Öyle kolay ATATÜRK olunmuyor ki.

--Dönem Osmanlı dönemi; Enver Paşa da Sarayın en önemli Paşasıdır ve Mustafa Kemal ile de pek anlaştıkları söylenemez.

--İstemesede, Enver Paşa'nın müdahalesi ile 27 Ekim 1913'te Bulgaristan'ın başkenti Sofya'ya askeri ataşe olarak atanır.

--Osmanlı Devletinden 22 Eylül 1908'de bağımsızlığını ilan ederek ayrılan Bulgaristan daha beş yıllık devlettir.

--Atatürk, İstanbul'dan uzaklaştırıldığı için üzgündür.

--Devlet yeni olsa da, Başkent Sofya köklü bir şehirdir. Diplomatik misyonun her sabah kahvaltısını yaptığı bir pastanede Atatürk de kahvaltısını yapıp diplomatik misyona(Elçiliğe) oradan gidermiş.

--Yine böyle bir sabah, pastaneye sırtında torbası ile bir köylü girer ve bir masaya oturup garsondan süt ve iki dilim kek ister.

--İşine gidecek olan köylünün kıyafetlerini garson pek beğenmez ve servis yapmayacağını, gitmesini ister. Köylü itiraz eder ama İtiraza sinirlenen diğer garsonlarda gelir. Bunun üzerine sinirlenen köylü:

--"Senin sattığın sütü ben üretiyorum, senin sattığın pasta, börek, çöreğin ununu ben üretiyorum. Peynirini, yoğurdunu ben üretip veriyorum. Pastana koyduğun meyveleri ben üretiyorum ve sen benim ürettiklerimi bana vermiyorsun öyle mi? Hayır çıkmıyorum ve kahvaltımı burada yapacağım" der..

--Ortalık birden sessizleşir ve garsonlar hemen Köylünün istediklerini masasına servis ederler.

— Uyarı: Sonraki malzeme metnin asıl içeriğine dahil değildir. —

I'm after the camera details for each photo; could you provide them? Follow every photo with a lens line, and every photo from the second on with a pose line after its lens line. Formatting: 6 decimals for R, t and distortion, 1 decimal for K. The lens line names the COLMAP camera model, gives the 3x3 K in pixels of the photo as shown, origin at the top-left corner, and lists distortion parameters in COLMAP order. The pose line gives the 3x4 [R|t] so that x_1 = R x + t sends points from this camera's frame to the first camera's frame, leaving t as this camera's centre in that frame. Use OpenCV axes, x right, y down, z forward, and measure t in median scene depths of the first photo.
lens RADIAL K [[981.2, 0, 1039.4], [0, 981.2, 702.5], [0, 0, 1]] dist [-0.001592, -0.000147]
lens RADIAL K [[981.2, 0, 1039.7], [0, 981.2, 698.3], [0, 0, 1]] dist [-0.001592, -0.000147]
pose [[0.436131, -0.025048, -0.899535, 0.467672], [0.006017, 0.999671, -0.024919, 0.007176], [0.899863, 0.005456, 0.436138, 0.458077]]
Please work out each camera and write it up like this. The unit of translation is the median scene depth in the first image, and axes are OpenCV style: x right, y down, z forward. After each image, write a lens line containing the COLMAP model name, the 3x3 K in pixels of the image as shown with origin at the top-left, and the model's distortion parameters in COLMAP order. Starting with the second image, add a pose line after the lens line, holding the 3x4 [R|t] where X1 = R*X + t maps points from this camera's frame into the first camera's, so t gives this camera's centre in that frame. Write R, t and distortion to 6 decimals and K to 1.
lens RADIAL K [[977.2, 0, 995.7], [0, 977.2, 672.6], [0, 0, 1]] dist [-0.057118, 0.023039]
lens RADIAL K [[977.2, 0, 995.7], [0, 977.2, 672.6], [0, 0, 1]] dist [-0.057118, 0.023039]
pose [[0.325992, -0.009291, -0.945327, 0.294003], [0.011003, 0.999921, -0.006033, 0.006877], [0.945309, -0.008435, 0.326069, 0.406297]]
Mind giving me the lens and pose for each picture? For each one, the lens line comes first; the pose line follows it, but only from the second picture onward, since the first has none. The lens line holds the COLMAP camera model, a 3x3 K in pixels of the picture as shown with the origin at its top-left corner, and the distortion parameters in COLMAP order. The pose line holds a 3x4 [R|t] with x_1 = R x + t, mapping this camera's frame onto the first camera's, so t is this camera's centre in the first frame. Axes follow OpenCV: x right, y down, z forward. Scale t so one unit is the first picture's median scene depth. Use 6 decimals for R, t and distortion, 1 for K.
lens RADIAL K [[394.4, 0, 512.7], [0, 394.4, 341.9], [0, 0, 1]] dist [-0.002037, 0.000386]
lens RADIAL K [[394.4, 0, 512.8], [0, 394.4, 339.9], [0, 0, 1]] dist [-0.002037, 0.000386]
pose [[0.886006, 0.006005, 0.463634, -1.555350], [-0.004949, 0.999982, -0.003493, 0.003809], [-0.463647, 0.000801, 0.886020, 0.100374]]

--Köylü de kahvaltısı bittikten sonra, kahvaltı parasını masaya fırlatarak torbasını da sırtına atıp çıkıp, gider.

--Mustafa Kemal (Atatürk), olanları şaşkınlık ile yakından izler ve not defterine şu notu düşer:

-- "Bir gün benim köylüm de bu köylü gibi olursa, MİLLET olduk demektir."

--Prof. Mahmut Esat BOZKURT, Tan Gazetesinde 10.11.1942'de yazdığı yazısında şu anısını anlatır: "Bir gece beraber oturuyorduk. Yanımızda Siirt milletvekili Mahmut Soydan, şimdiki Macaristan elçimiz Ruşen Eşref Ünaydın ve bir kişi daha vardı.

--Atatürk, ertesi günü Büyük Millet Meclisi'nde okuyacağı söylevi hazırlıyordu. Mahmut'la Ruşen Eşref de not tutuyorlardı. Atatürk ara sıra bana da, "Ne dersin?" diye soruyordu. Ben ne diyebilirim? Hiç... Sonra Atatürk bana döndü ve dedi ki:

--"Bu memleketin efendisi kimdir?"

Düşündüm. Karşılığı o verdi:

--"Türk köylüsüdür", dedi. Ve devam etti:

--"Türk köylüsü "Efendi" yerine getirilmedikçe memleket ve millet yükselmez!..."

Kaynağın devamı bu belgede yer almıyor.